• _Extract_
═══

Tuesday, April 23, 2013
Depth Perception, 4-23-13
While gazing at Orion's belt in the night sky, my knowledgeable friend commented "you know, Orion only looks like Orion from here, if you were on Sirius or something, it wouldn't look like that." Indeed, that is correct. On Sirius, Orion might not even be noticed as anything special or beautiful or even noteworthy at all.
While taking pictures at an event, my friend said "wait, I like my pictures taken a very specific way, and I am the only one who can do it right." We all believe we are in control of how our images are perceived by others, but indeed, we cannot know.
While writing another blog, I was looking for an image where half of a person's face was drooping and the other half was normal. I ended up with many photos of people I knew, such as celebrities, and I know that my face isn't symmetrical either. Each side is completely different, but only from my perspective, probably. I am aware that I look completely different almost every time I look at myself. If it isn't a good reflection, I ask myself, "who is looking through my eyes? It couldn't be me, because I wouldn't make negative judgments about myself like that."

═══

• _Work instruction_
Write the next part of the blog post on depth perception and self-image, starting after its last sentence. The rows that follow come from a separate source.

(Data entries)
═══

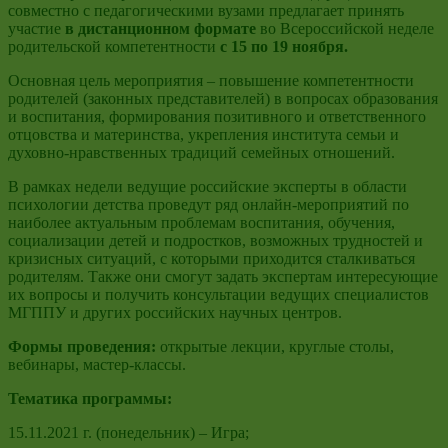
совместно с педагогическими вузами предлагает принять
участие
в дистанционном формате
во Всероссийской неделе
родительской компетентности
с 15 по 19 ноября.
Основная цель мероприятия – повышение компетентности
родителей (законных представителей) в вопросах образования
и воспитания, формирования позитивного и ответственного
отцовства и материнства, укрепления института семьи и
духовно-нравственных традиций семейных отношений.
В рамках недели ведущие российские эксперты в области
психологии детства проведут ряд онлайн-мероприятий по
наиболее актуальным проблемам воспитания, обучения,
социализации детей и подростков, возможных трудностей и
кризисных ситуаций, с которыми приходится сталкиваться
родителям. Также они смогут задать экспертам интересующие
их вопросы и получить консультации ведущих специалистов
МГППУ и других российских научных центров.
Формы проведения:
открытые лекции, круглые столы,
вебинары, мастер-классы.
Тематика программы
:
15.11.2021 г. (понедельник) – Игра;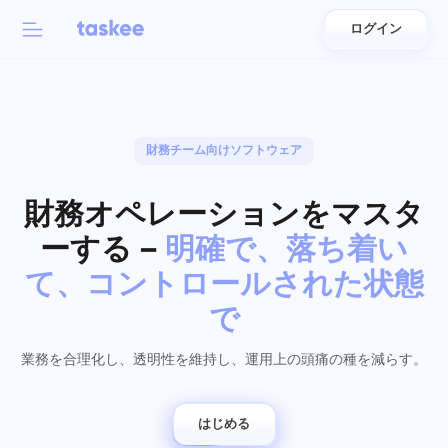
ログイン
Back to menu
Back to menu
العربية
チーム向け
財務チーム向けソフトウェア
Taskeeの機能
Azərbaycan
について学ぶ 7 さらに魅力的な機能
財務オペレーションをマスタ
業界
日本語
すべての機能を見る
ーする –
明確で、落ち着い
Bahasa Indonesia
会社の種類
て、コントロールされた状態
で
বাংলা
追跡時間
タスクの時間を追跡し、同僚を監視し、手動で時間を追
業務を合理化し、透明性を維持し、運用上の頭痛の種を減らす。
Deutsch
加する
English
はじめる
タスク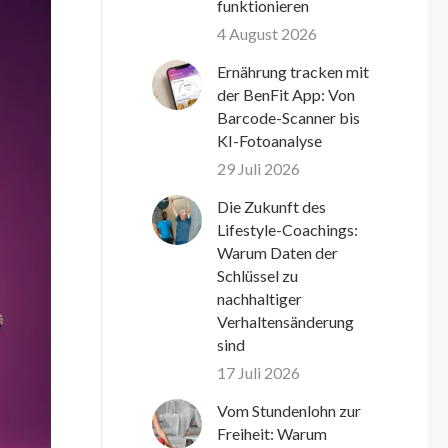
funktionieren
4 August 2026
Ernährung tracken mit
der BenFit App: Von
Barcode-Scanner bis
KI-Fotoanalyse
29 Juli 2026
Die Zukunft des
Lifestyle-Coachings:
Warum Daten der
Schlüssel zu
nachhaltiger
Verhaltensänderung
sind
17 Juli 2026
Vom Stundenlohn zur
Freiheit: Warum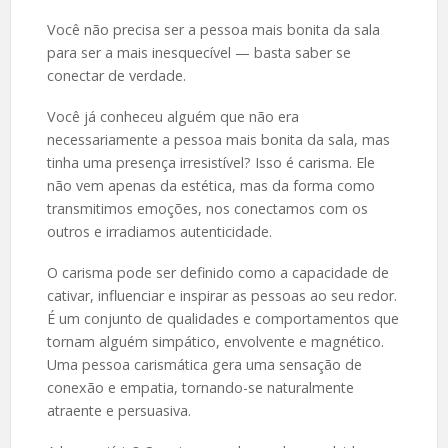
Você não precisa ser a pessoa mais bonita da sala
para ser a mais inesquecível — basta saber se
conectar de verdade.
Você já conheceu alguém que não era
necessariamente a pessoa mais bonita da sala, mas
tinha uma presença irresistível? Isso é carisma. Ele
não vem apenas da estética, mas da forma como
transmitimos emoções, nos conectamos com os
outros e irradiamos autenticidade.
O carisma pode ser definido como a capacidade de
cativar, influenciar e inspirar as pessoas ao seu redor.
É um conjunto de qualidades e comportamentos que
tornam alguém simpático, envolvente e magnético.
Uma pessoa carismática gera uma sensação de
conexão e empatia, tornando-se naturalmente
atraente e persuasiva.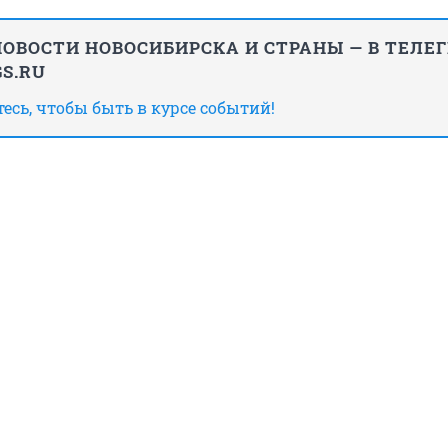
ОВОСТИ НОВОСИБИРСКА И СТРАНЫ — В ТЕЛЕ
S.RU
сь, чтобы быть в курсе событий!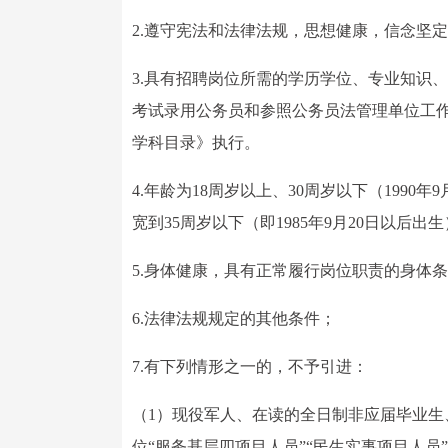
2.遵守宪法和法律法规，思想健康，信念坚
3.具有招聘岗位所需的学历学位、专业知识、
考试录用公务员和参照公务员法管理单位工作
学科目录》执行。
4.年龄为18周岁以上、30周岁以下（1990
宽到35周岁以下（即1985年9月20日以后出
5.身体健康，具有正常履行岗位职责的身体
6.法律法规规定的其他条件；
7.有下列情形之一的，不予引进：
（1）现役军人、在读的全日制非应届毕业生
位“服务基层四项目人员”“民生实事项目人员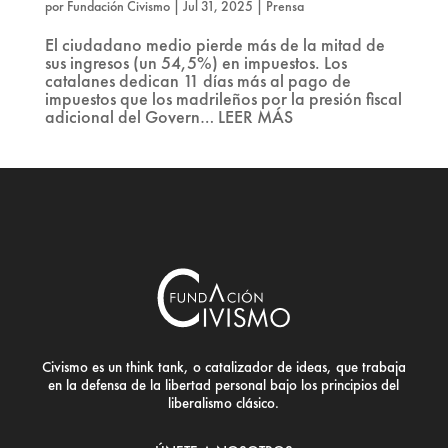
por
Fundación Civismo
|
Jul 31, 2025
|
Prensa
El ciudadano medio pierde más de la mitad de
sus ingresos (un 54,5%) en impuestos. Los
catalanes dedican 11 días más al pago de
impuestos que los madrileños por la presión fiscal
adicional del Govern… LEER MÁS
Civismo es un think tank, o catalizador de ideas, que trabaja
en la defensa de la libertad personal bajo los principios del
liberalismo clásico.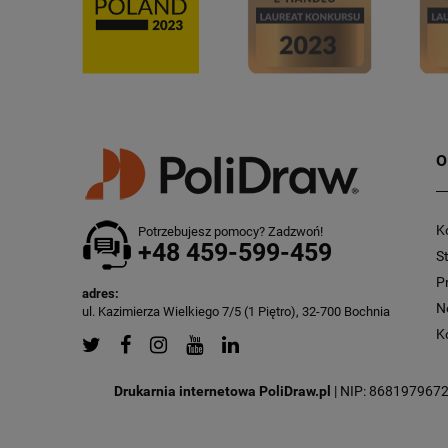
O
K
Potrzebujesz pomocy? Zadzwoń!
+48 459-599-459
S
P
adres:
N
ul. Kazimierza Wielkiego 7/5 (1 Piętro), 32-700 Bochnia
K
Drukarnia internetowa PoliDraw.pl
| NIP: 8681979672 |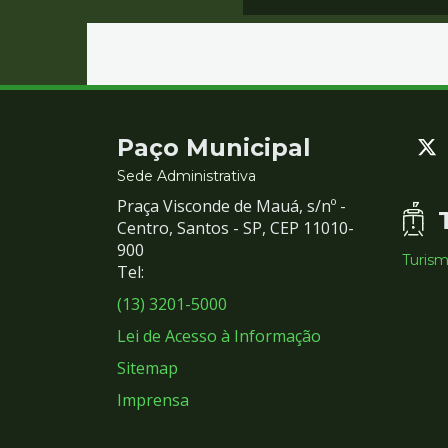
Contato
Paço Municipal
e
Sede Administrativa
Praça Visconde de Mauá, s/nº -
Redes
Centro, Santos - SP, CEP 11010-
900
Turis
Sociais
Tel:
(13) 3201-5000
Lei de Acesso à Informação
Sitemap
Imprensa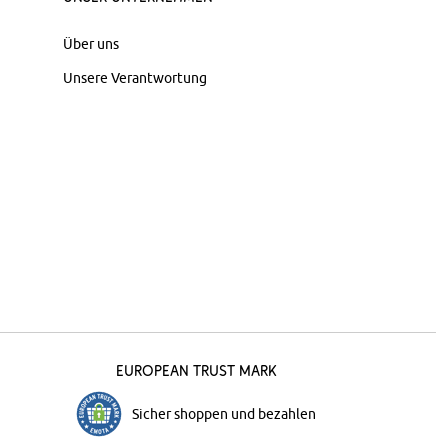
Über uns
Unsere Verantwortung
European Trust Mark
Sicher shoppen und bezahlen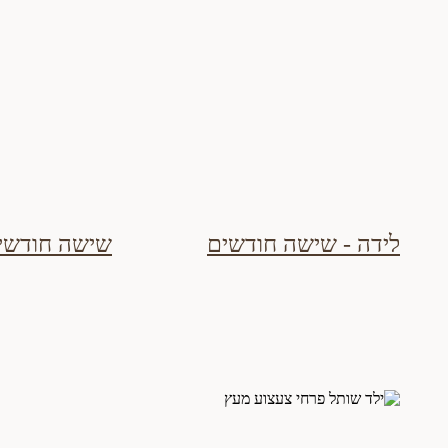
לידה - שישה חודשים
שישה חודשים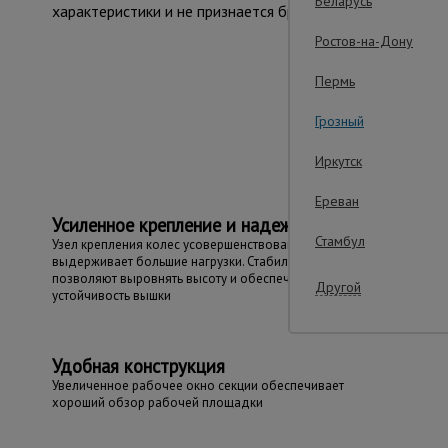
Беларусь
характеристики и не признается браком.
Ростов-на-Дону
Пермь
Важ
Грозный
Иркутск
Ереван
Усиленное крепление и надежность
Стамбул
Узел крепления колес усовершенствован и
выдерживает большие нагрузки. Стабилизаторы колес
позволяют выровнять высоту и обеспечить
Другой
устойчивость вышки
Удобная конструкция
Увеличенное рабочее окно секции обеспечивает
хороший обзор рабочей площадки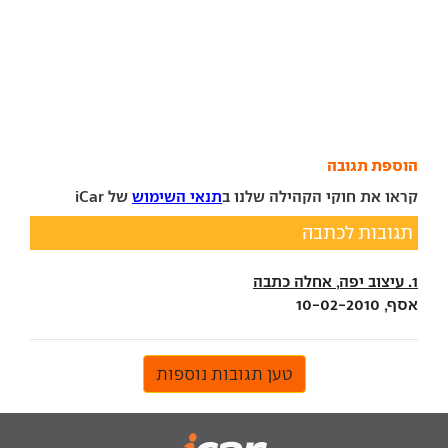
הוספת תגובה
קראו את חוקי הקהילה שלנו ב
תנאי השימוש
של iCar
תגובות לכתבה
1. עיצוב יפה, אחלה כתבה
אסף, 10-02-2010
טען תגובות נוספות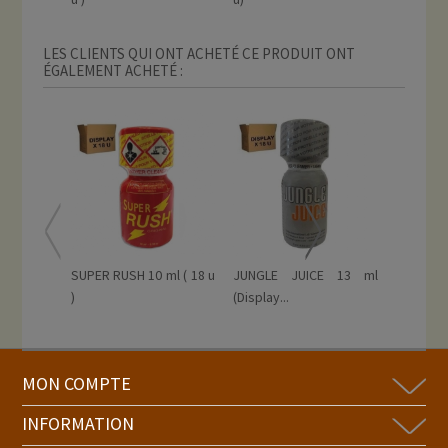
LES CLIENTS QUI ONT ACHETÉ CE PRODUIT ONT
ÉGALEMENT ACHETÉ :
SUPER RUSH 10 ml ( 18 u
JUNGLE JUICE 13 ml
PECHO M
)
(Display...
ML (18...
MON COMPTE
INFORMATION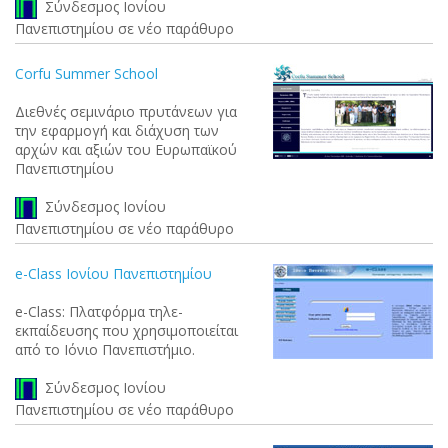
Σύνδεσμος Ιονίου
Πανεπιστημίου σε νέο παράθυρο
Corfu Summer School
Διεθνές σεμινάριο πρυτάνεων για
την εφαρμογή και διάχυση των
αρχών και αξιών του Ευρωπαϊκού
Πανεπιστημίου
Σύνδεσμος Ιονίου
Πανεπιστημίου σε νέο παράθυρο
e-Class Ιονίου Πανεπιστημίου
e-Class: Πλατφόρμα τηλε-
εκπαίδευσης που χρησιμοποιείται
από το Ιόνιο Πανεπιστήμιο.
Σύνδεσμος Ιονίου
Πανεπιστημίου σε νέο παράθυρο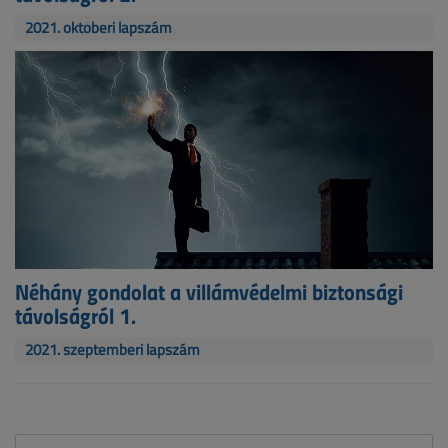
2021. októberi lapszám
Néhány gondolat a villámvédelmi biztonsági
távolságról 1.
2021. szeptemberi lapszám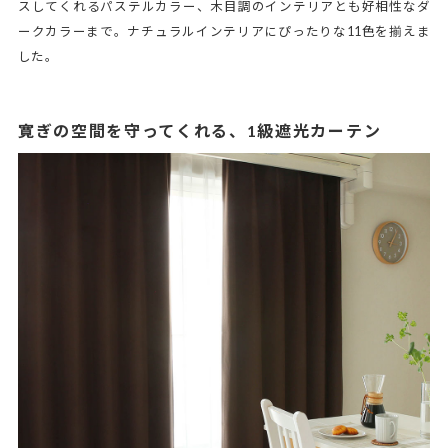
スしてくれるパステルカラー、木目調のインテリアとも好相性なダ
ークカラーまで。ナチュラルインテリアにぴったりな11色を揃えま
した。
寛ぎの空間を守ってくれる、1級遮光カーテン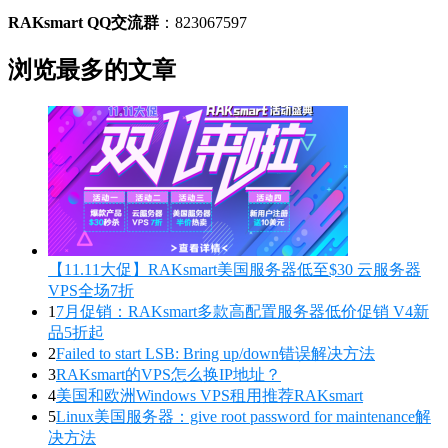
RAKsmart QQ交流群
：823067597
浏览最多的文章
【11.11大促】RAKsmart美国服务器低至$30 云服务器
VPS全场7折
1
7月促销：RAKsmart多款高配置服务器低价促销 V4新
品5折起
2
Failed to start LSB: Bring up/down错误解决方法
3
RAKsmart的VPS怎么换IP地址？
4
美国和欧洲Windows VPS租用推荐RAKsmart
5
Linux美国服务器：give root password for maintenance解
决方法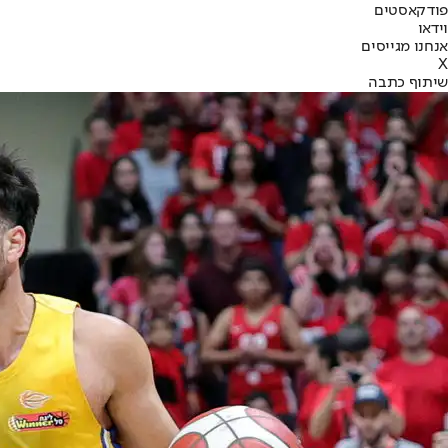
פודקאסטים
וידאו
אנחנו מגייסים
X
שיתוף כתבה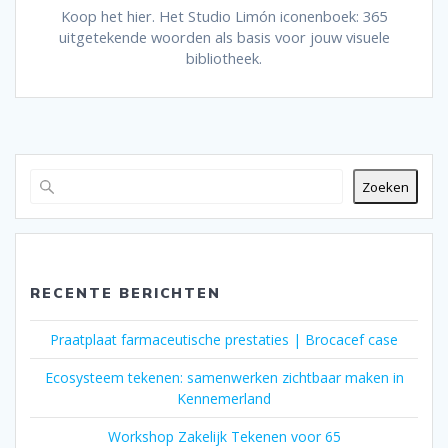
Koop het hier. Het Studio Limón iconenboek: 365
uitgetekende woorden als basis voor jouw visuele
bibliotheek.
Zoeken
RECENTE BERICHTEN
Praatplaat farmaceutische prestaties | Brocacef case
Ecosysteem tekenen: samenwerken zichtbaar maken in
Kennemerland
Workshop Zakelijk Tekenen voor 65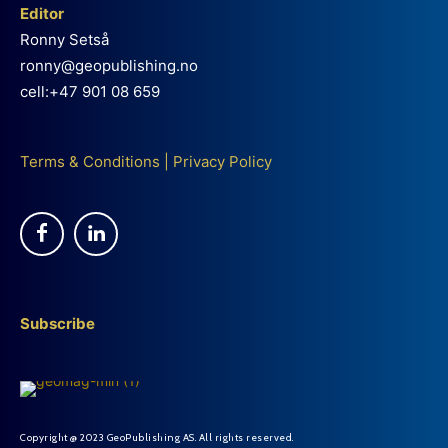
Editor
Ronny Setså
ronny@geopublishing.no
cell:+47 901 08 659
Terms & Conditions
|
Privacy Policy
Subscribe
Copyright @ 2023 GeoPublishing AS. All rights reserved.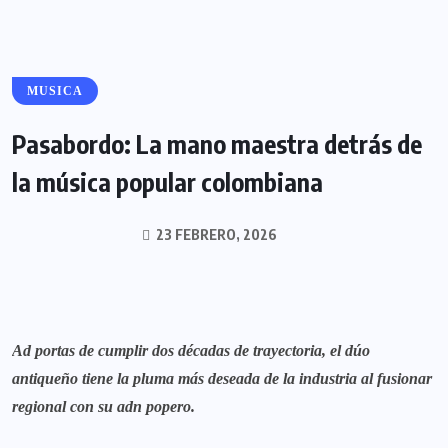
MUSICA
Pasabordo: La mano maestra detrás de
la música popular colombiana
23 FEBRERO, 2026
Ad portas de cumplir dos décadas de trayectoria, el dúo
antiqueño tiene la pluma más deseada de la industria al fusionar
regional con su adn popero.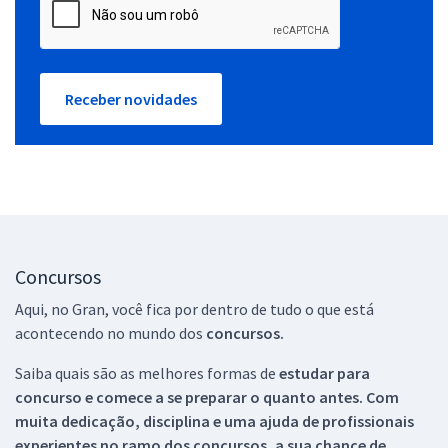
Receber novidades
Concursos
Aqui, no Gran, você fica por dentro de tudo o que está
acontecendo no mundo dos
concursos.
Saiba quais são as melhores formas de
estudar para
concurso e comece a se preparar o quanto antes. Com
muita dedicação, disciplina e uma ajuda de profissionais
experientes no ramo dos
concursos, a sua chance de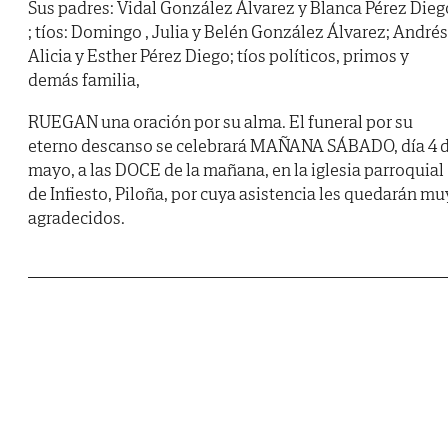
Sus padres: Vidal González Álvarez y Blanca Pérez Dieg
; tíos: Domingo , Julia y Belén González Álvarez; Andrés
Alicia y Esther Pérez Diego; tíos políticos, primos y
demás familia,
RUEGAN una oración por su alma. El funeral por su
eterno descanso se celebrará MAÑANA SÁBADO, día 4 
mayo, a las DOCE de la mañana, en la iglesia parroquial
de Infiesto, Piloña, por cuya asistencia les quedarán mu
agradecidos.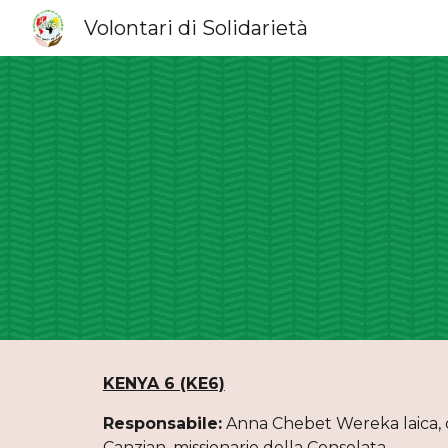
Volontari di Solidarietà
Sk
KENYA 6 (KE6)
Responsabile:
Anna Chebet Wereka laica, c
Canzian, missionario della Consolata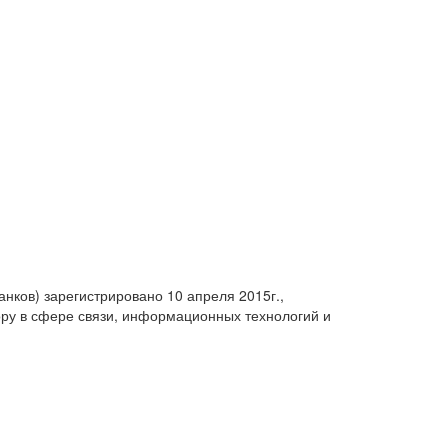
анков) зарегистрировано 10 апреля 2015г.,
ру в сфере связи, информационных технологий и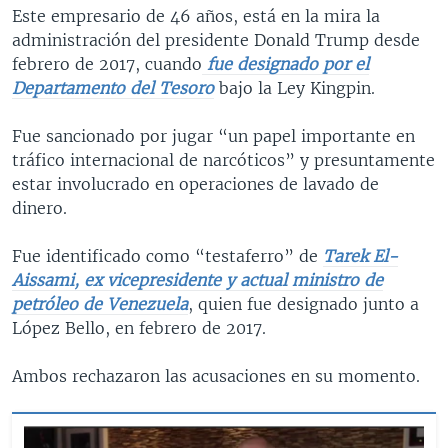
Este empresario de 46 años, está en la mira la
administración del presidente Donald Trump desde
febrero de 2017, cuando
fue designado por el
Departamento del Tesoro
bajo la Ley Kingpin.
Fue sancionado por jugar “un papel importante en
tráfico internacional de narcóticos” y presuntamente
estar involucrado en operaciones de lavado de
dinero.
Fue identificado como “testaferro” de
Tarek El-
Aissami, ex vicepresidente y actual ministro de
petróleo de Venezuela
, quien fue designado junto a
López Bello, en febrero de 2017.
Ambos rechazaron las acusaciones en su momento.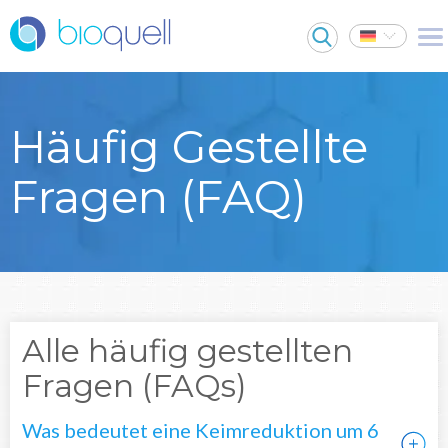
Häufig Gestellte
Fragen (FAQ)
Alle häufig gestellten
Fragen (FAQs)
Was bedeutet eine Keimreduktion um 6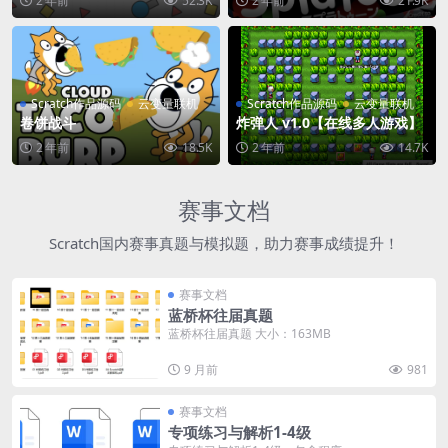
2 年前
52.3K
2 年前
21.9K
Scratch作品源码
云变量联机
Scratch作品源码
云变量联机
卷饼战斗
炸弹人 v1.0【在线多人游戏】
2 年前
18.5K
2 年前
14.7K
赛事文档
Scratch国内赛事真题与模拟题，助力赛事成绩提升！
赛事文档
蓝桥杯往届真题
蓝桥杯往届真题 大小：163MB
9 月前
981
赛事文档
专项练习与解析1-4级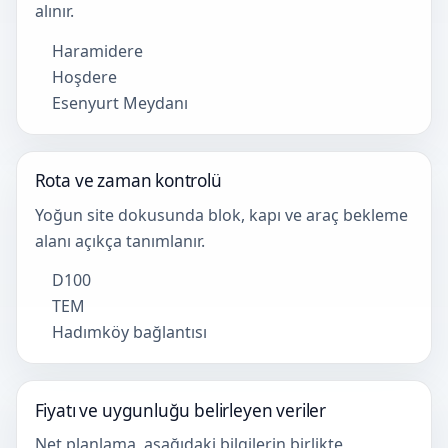
alınır.
Haramidere
Hoşdere
Esenyurt Meydanı
Rota ve zaman kontrolü
Yoğun site dokusunda blok, kapı ve araç bekleme
alanı açıkça tanımlanır.
D100
TEM
Hadımköy bağlantısı
Fiyatı ve uygunluğu belirleyen veriler
Net planlama, aşağıdaki bilgilerin birlikte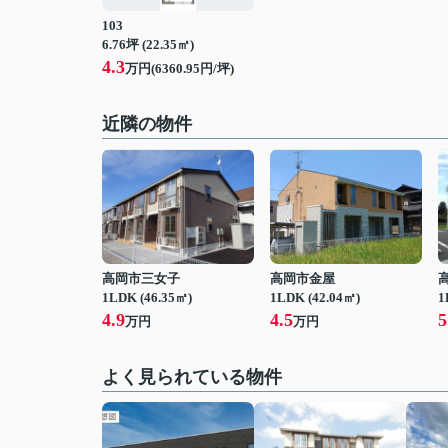
103
6.76坪 (22.35㎡)
4.3
万円(6360.95円/坪)
近隣の物件
高岡市三女子
高岡市金屋
1LDK (46.35㎡)
1LDK (42.04㎡)
1
4.9
4.5
5
万円
万円
よく見られている物件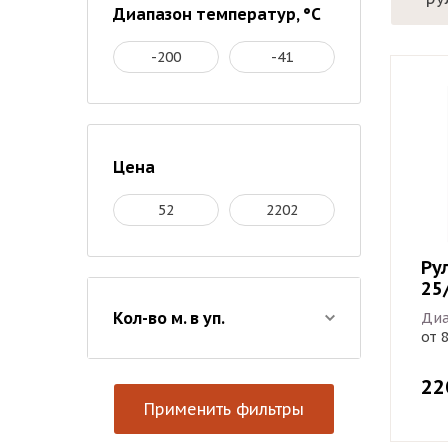
Диапазон температур, °С
Цена
Ру
25
Кол-во м. в уп.
Диа
от 
22
Применить фильтры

═══

• _Answer section_
What are we trying to establish here? That what you see isn't real, and what you see in other people does not always have to be a clue as to how they are flawed or beneficial. It means nothing. We are all sensitive to one degree or another regarding the qualities of anomaly in another person.
No wonder I'm more and more comfortable with online interaction with others than face to face. The visible representation of someone sometimes distracts from their true vibration, intention and communication value.
Perception, whether it be beauty or repulsion, is subjective.* Enough said, when you read the definition of subjective below.
sub·jec·tive (sb-jktv)adj.1.a. Proceeding from or taking place in a person's mind rather than the external world: a subjective decision.
b. Particular to a given person; personal: subjective experience.
2. Moodily introspective.
3. Existing only in the mind; illusory.
4. Psychology Existing only within the experiencer's mind.
5. Medicine Of, relating to, or designating a symptom or condition perceived by the patient and not by the examiner.
6. Expressing or bringing into prominence the individuality of the artist or author.
7. Grammar Relating to or being the nominative case.
8. Relating to the real nature of something; essential.